I have some questions.
Recently I'm making a program by using CUDA.
In my program, there is one big data on Host programmed with std::map(string, vector(int)).
By using these datas some vector(int) are copied to GPUs global memory and processed on GPU
After processing, some results are generated on GPU and these results are copied to CPU.
These are all my program schedule.
- cudaMemcpy( ... , cudaMemcpyHostToDevice)
- kernel function(kernel function only can be done when necessary data is copied to GPU global memory)
- cudaMemcpy( ... , cudaMemcpyDeviceToHost)
- repeat 1~3steps 1000times (for another data(vector) )
But I want to reduce processing time.
So I decided to use cudaMemcpyAsync function in my program.
After searching some documents and web pages, I realize that to use cudaMemcpyAsync function host memory which has data to be copied to GPUs global memory must be allocated as pinned memory.
But my programs are using std::map, so I couldn't make this std::map data to pinned memory.
So instead of using this, I made a buffer array typed pinned memory and this buffer can always handle all the case of copying vector.
Finally, my program worked like this.
- Memcpy (copy data from std::map to buffer using loop until whole data is copied to buffer)
- cudaMemcpyAsync( ... , cudaMemcpyHostToDevice)

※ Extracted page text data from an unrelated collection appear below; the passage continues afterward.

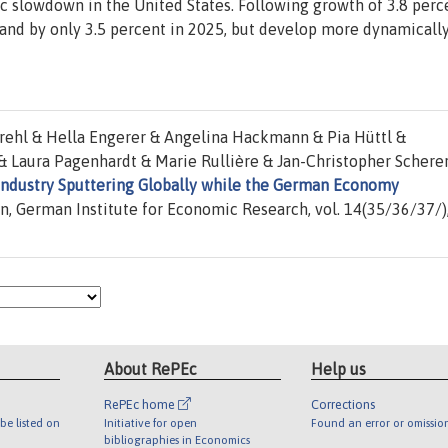
c slowdown in the United States. Following growth of 3.8 perc
and by only 3.5 percent in 2025, but develop more dynamicall
rehl & Hella Engerer & Angelina Hackmann & Pia Hüttl &
 & Laura Pagenhardt & Marie Rullière & Jan-Christopher Schere
Industry Sputtering Globally while the German Economy
in, German Institute for Economic Research, vol. 14(35/36/37/)
About RePEc
Help us
RePEc home
Corrections
be listed on
Initiative for open
Found an error or omissio
bibliographies in Economics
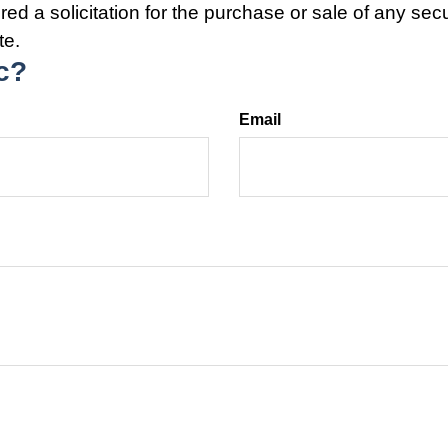
ed a solicitation for the purchase or sale of any secu
te.
c?
Email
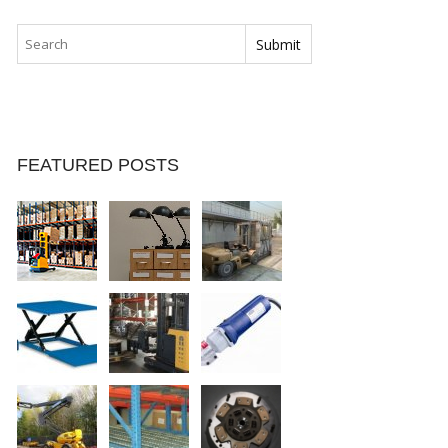
FEATURED POSTS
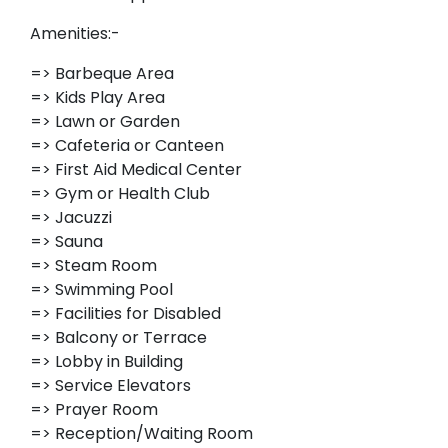
Amenities:-
=> Barbeque Area
=> Kids Play Area
=> Lawn or Garden
=> Cafeteria or Canteen
=> First Aid Medical Center
=> Gym or Health Club
=> Jacuzzi
=> Sauna
=> Steam Room
=> Swimming Pool
=> Facilities for Disabled
=> Balcony or Terrace
=> Lobby in Building
=> Service Elevators
=> Prayer Room
=> Reception/Waiting Room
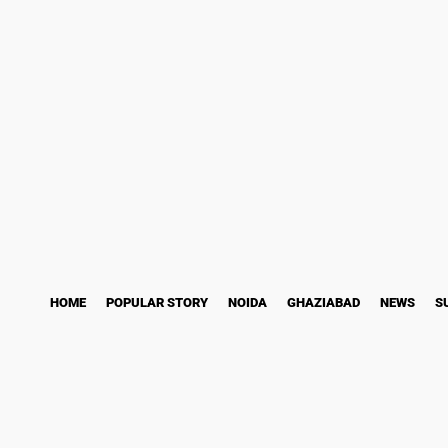
ess Story
Bollywood
Health
Technology
Saturday, August 8, 2026
HOME
POPULAR STORY
NOIDA
GHAZIABAD
NEWS
S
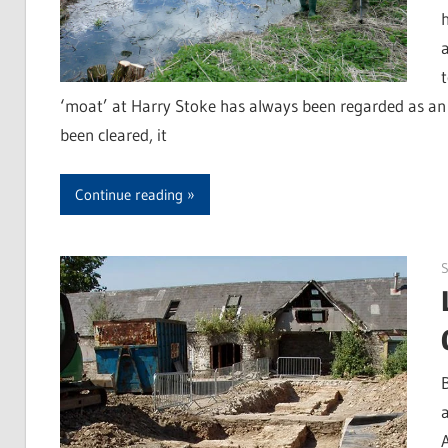
‘moat’ at Harry Stoke has always been regarded as an 
been cleared, it
Continue reading
S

- kernel(kernel function only can be executed when whole data is copied to GPU global memory)
- cudaMemcpyAsync( ... , cudaMemcpyDeviceToHost)

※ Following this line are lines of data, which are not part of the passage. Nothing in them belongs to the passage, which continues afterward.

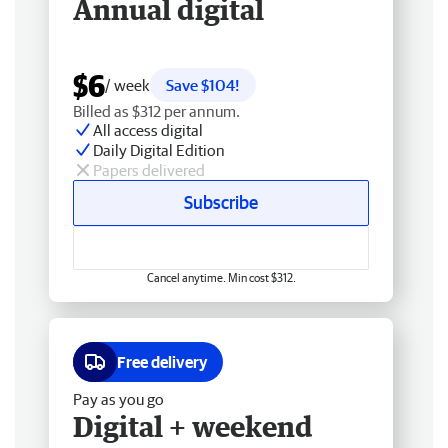
Annual digital
$6
/ week
Save $104!
Billed as $312 per annum.
All access digital
Daily Digital Edition
Papers delivered
Subscribe
Cancel anytime. Min cost $312.
Free delivery
Pay as you go
Digital + weekend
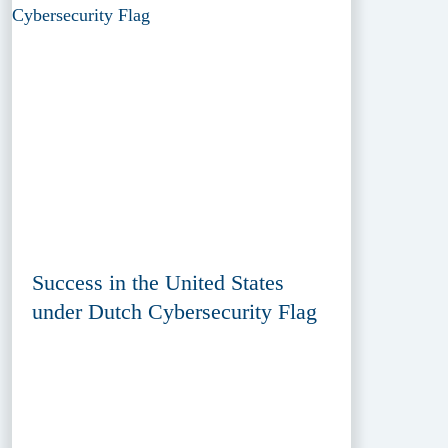
Success in the United States
under Dutch Cybersecurity Flag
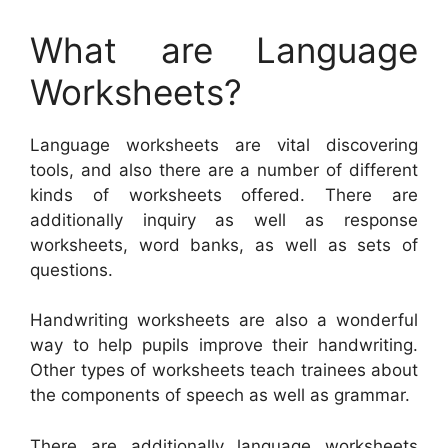
What are Language
Worksheets?
Language worksheets are vital discovering
tools, and also there are a number of different
kinds of worksheets offered. There are
additionally inquiry as well as response
worksheets, word banks, as well as sets of
questions.
Handwriting worksheets are also a wonderful
way to help pupils improve their handwriting.
Other types of worksheets teach trainees about
the components of speech as well as grammar.
There are additionally language worksheets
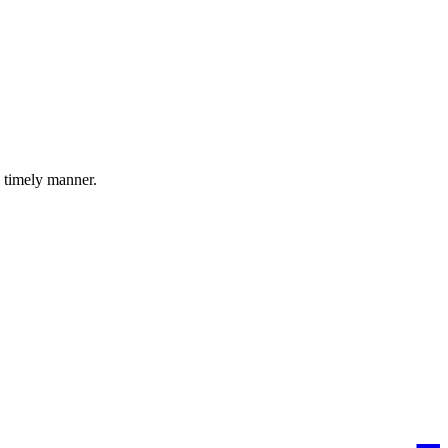
a timely manner.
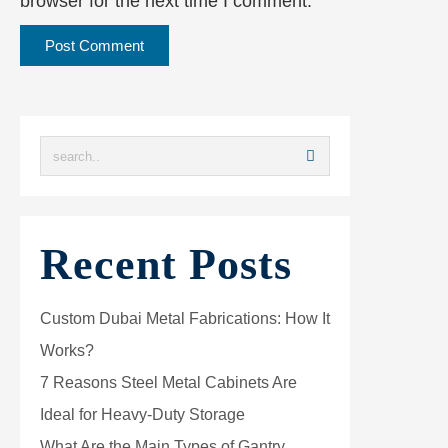
browser for the next time I comment.
Recent Posts
Custom Dubai Metal Fabrications: How It
Works?
7 Reasons Steel Metal Cabinets Are
Ideal for Heavy-Duty Storage
What Are the Main Types of Gantry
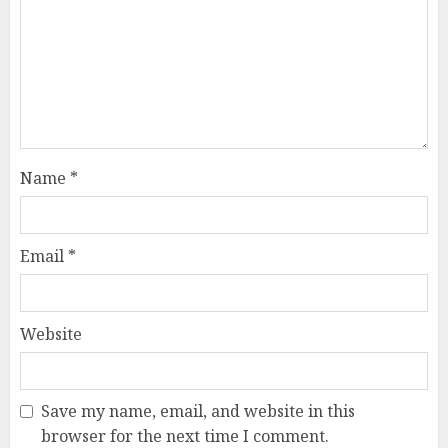
Name
*
Email
*
Website
Save my name, email, and website in this
browser for the next time I comment.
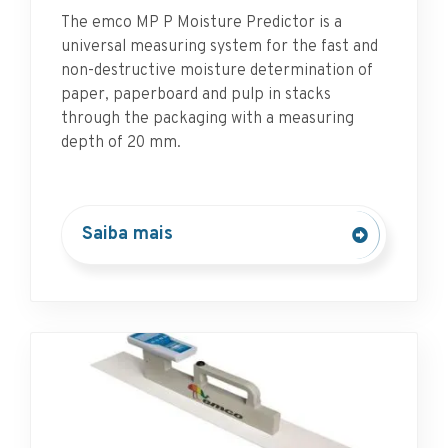
The emco MP P Moisture Predictor is a
universal measuring system for the fast and
non-destructive moisture determination of
paper, paperboard and pulp in stacks
through the packaging with a measuring
depth of 20 mm.
Saiba mais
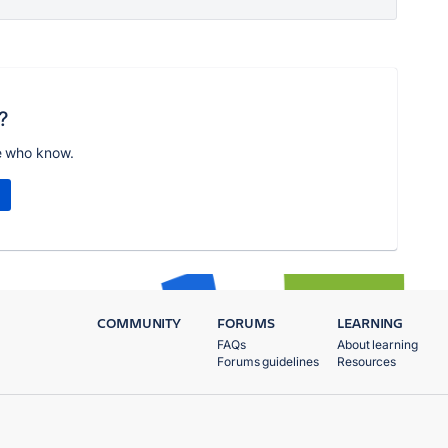
?
e who know.
COMMUNITY
FORUMS
LEARNING
FAQs
About learning
Forums guidelines
Resources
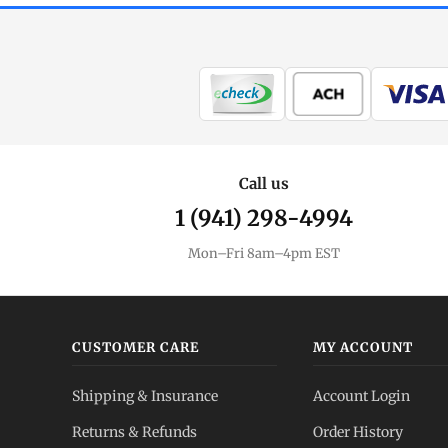
Call us
1 (941) 298-4994
Mon–Fri 8am–4pm EST
CUSTOMER CARE
MY ACCOUNT
Shipping & Insurance
Account Login
Returns & Refunds
Order History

- repeat 1~4steps 1000times (for another data(vector) )
And my program became much faster than the previous case.
But problem(my curiosity) is at this point.
I tried to make another program in a similar way.
- Memcpy (copy data from std::map to buffer only for one vector)
- cudaMemcpyAsync( ... , cudaMemcpyHostToDevice)
- loop 1~2 until whole data is copied to GPU global memory
- kernel(kernel function only can be executed when necessary data is copied to GPU global memory)
- cudaMemcpyAsync( ... , cudaMemcpyDeviceToHost)
- repeat 1~5steps 1000times (for another data(vector) )
This method came out to be about 10% faster than the method discussed above.
But I don't know why.
I think cudaMemcpyAsync only can be overlapped with kernel function.
But my case I think it is not. Rather than it looks like can be overlapped between cudaMemcpyAsync functions.
Sorry for my long question but I really want to know why.
Can Someone teach or explain to me what is the exact facility "cudaMemcpyAsync" and what functions can be overlapped with "cudaMemcpyAsync" ?